#MetadataMondays at the Getty
The Getty is posting a series of stories about (meta)data on their Iris blog. I have a little contribution there about dealing with missing data in historical sources:
A core challenge in working with metadata in the digital humanities is that often times our historical sources are missing or incomplete. This presents a problem for a lot of quantitative data methods, as they’re built to work with complete cases. We are working on different ways to address this problem. Though it’s impossible to magically recover information that just isn’t there (a dealer records selling a work of art, for example, but doesn’t write down the price), we can try to account for how much uncertainty that “known unknown” should add to the conclusions that we come up with.
So how do we go about visualizing all this uncertainty?
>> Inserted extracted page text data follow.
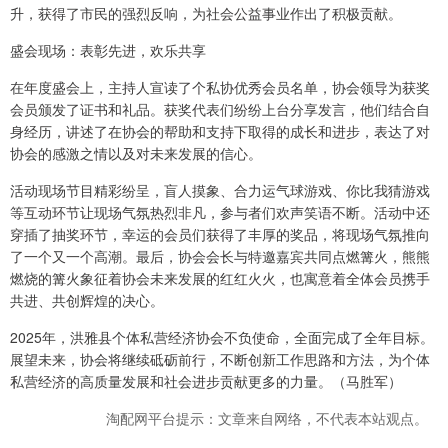
升，获得了市民的强烈反响，为社会公益事业作出了积极贡献。
盛会现场：表彰先进，欢乐共享
在年度盛会上，主持人宣读了个私协优秀会员名单，协会领导为获奖
会员颁发了证书和礼品。获奖代表们纷纷上台分享发言，他们结合自
身经历，讲述了在协会的帮助和支持下取得的成长和进步，表达了对
协会的感激之情以及对未来发展的信心。
活动现场节目精彩纷呈，盲人摸象、合力运气球游戏、你比我猜游戏
等互动环节让现场气氛热烈非凡，参与者们欢声笑语不断。活动中还
穿插了抽奖环节，幸运的会员们获得了丰厚的奖品，将现场气氛推向
了一个又一个高潮。最后，协会会长与特邀嘉宾共同点燃篝火，熊熊
燃烧的篝火象征着协会未来发展的红红火火，也寓意着全体会员携手
共进、共创辉煌的决心。
2025年，洪雅县个体私营经济协会不负使命，全面完成了全年目标。
展望未来，协会将继续砥砺前行，不断创新工作思路和方法，为个体
私营经济的高质量发展和社会进步贡献更多的力量。（马胜军）
淘配网平台提示：文章来自网络，不代表本站观点。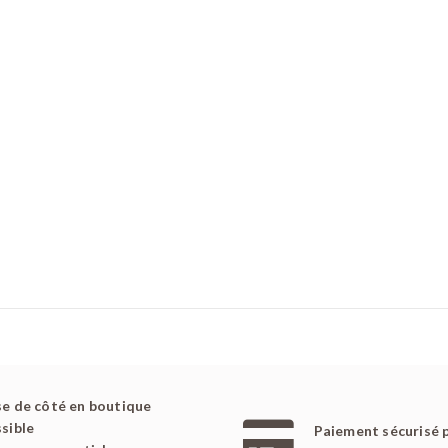
e de côté en boutique
sible
Paiement sécurisé 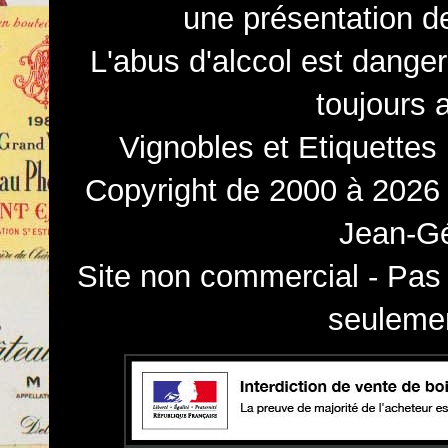
une présentation d
L'abus d'alccol est dange
toujours 
Vignobles et Etiquettes
Copyright de 2000 à 2026 
Jean-Gé
Site non commercial - Pas 
seulemen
In the plot shown above, we wanted to characterize the diversity of genres that art dealer M. Knoedler & Co. was selling at different points in time. Because some entries in our records are missing either a genre, a sale date, or both, we might assign values through randomized (but educated) guessing. Do this fifty times, and we get fifty slightly different timelines, rather than one “definitive” answer.
The fuzziness of this visual is evocative to be sure, but it also helps us understand the discrete range of possible results we might get were we to have complete data. In this case, an overall trend still shines through this added uncertainty: Knoedler began to offer an increasingly heterogeneous array of genres between 1900 and 1925. But smaller, short-lived spikes in some of these timelines (like those around 1940) are not present in every iteration, suggesting that we ought not to build important conclusions on what is likely a spurious blip in our quantitative results.